EXCERPTED TEXT below:

View Full Version : comfort food comic
benday-dot
06-05-2007, 08:21 PM
A couple days back, looking for something fun to read from my back issue boxes, something light for a rainy day, I pulled out DC Special #16. It's not the first time I turned back to my old copy of the perfectly, wonderfully titled "Super-Heroes vs. Super Gorillas." Just reading Dan Baily's recent entry about his affectionate feelings for his mid-60's run of Legion of Super Heroes from Adventure I thought a lot of us here must have what is the comic book equivalent of comfort food, as Dan put it.
The sub-title of DC Special #16 alone is enough to sell it for me... I mean "Super-Heroes vs. Super Gorillas"?!! How great is that. Inside we find such classics as "Batman Battles the Beast Bomb" from Detective 339 (of which I also have a much loved original) and the magnificent Wonder Woman #170 tale where the first lady of DC gets transformed into a "pretty" girl gorilla.
Yeah, this is comic comfort food for me. This is not the dearest comic I own, or even, I guess, among the few great favourites in my collection, but it sure does make for a smile, and a nice rainy day read.
Got any of your own?
http://www.comics.org/graphics/covers/2216/400/2216_4_16.jpg
Scott Shaw!
06-05-2007, 10:46 PM
I hear you, bruthuh!
I bought the original printings of all of those reprinted, gorilla-centric stories right off the newsstands, and loved every one of 'em. And if you check out ODDBALL COMICS' archives, you'll see dozens of more gorilla stories that'll be chicken soup for your simian soul!
Aloha,
Scot!
The Confessor
06-06-2007, 01:06 AM
Well, for me, my comic book 'comfort food' would be pretty much any issue of the Marvel Star Wars series from the 70's and 80's (of which I'm proud to own the entire run).
I suppose it's because I grew up reading and re-reading these comics at the time and as such, they always take me right back to being the wide-eyed little Star Wars fan that I was when I first read them. There's a nice familier feeling to reading them, kinda like seeing old friends again, you know? I always get a nice, warm fuzzy feeling inside from them.

End of EXCERPTED TEXT.
RECORDS PROVIDED below:

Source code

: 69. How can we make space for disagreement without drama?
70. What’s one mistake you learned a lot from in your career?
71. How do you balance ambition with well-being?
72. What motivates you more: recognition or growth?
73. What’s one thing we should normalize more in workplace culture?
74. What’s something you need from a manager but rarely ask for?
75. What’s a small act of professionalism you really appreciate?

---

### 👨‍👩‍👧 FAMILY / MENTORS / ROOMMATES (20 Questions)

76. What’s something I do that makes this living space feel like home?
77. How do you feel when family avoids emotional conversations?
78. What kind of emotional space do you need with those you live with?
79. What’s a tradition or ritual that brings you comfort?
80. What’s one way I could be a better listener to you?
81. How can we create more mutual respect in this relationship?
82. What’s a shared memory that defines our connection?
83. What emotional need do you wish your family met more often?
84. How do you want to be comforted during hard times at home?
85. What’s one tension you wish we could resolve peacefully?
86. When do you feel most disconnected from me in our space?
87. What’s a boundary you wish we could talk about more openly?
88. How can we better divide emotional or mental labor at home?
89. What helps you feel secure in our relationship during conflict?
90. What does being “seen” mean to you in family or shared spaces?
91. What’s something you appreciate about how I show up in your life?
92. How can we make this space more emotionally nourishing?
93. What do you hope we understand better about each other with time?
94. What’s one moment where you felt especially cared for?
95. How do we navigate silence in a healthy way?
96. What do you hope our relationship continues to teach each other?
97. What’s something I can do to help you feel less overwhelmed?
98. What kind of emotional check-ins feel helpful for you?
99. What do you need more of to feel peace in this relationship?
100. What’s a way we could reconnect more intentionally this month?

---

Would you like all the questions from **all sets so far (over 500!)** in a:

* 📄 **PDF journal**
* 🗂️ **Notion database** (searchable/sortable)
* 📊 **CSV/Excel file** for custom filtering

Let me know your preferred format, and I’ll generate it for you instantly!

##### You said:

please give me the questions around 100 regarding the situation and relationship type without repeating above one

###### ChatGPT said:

End of RECORDS PROVIDED.

Return, word for word, the portion of the forum thread on comic book comfort food that begins at the words "Yeah, this is" and stops after "Scott Shaw!".

Yeah, this is comic comfort food for me. This is not the dearest comic I own, or even, I guess, among the few great favourites in my collection, but it sure does make for a smile, and a nice rainy day read.
Got any of your own?
http://www.comics.org/graphics/covers/2216/400/2216_4_16.jpg
Scott Shaw!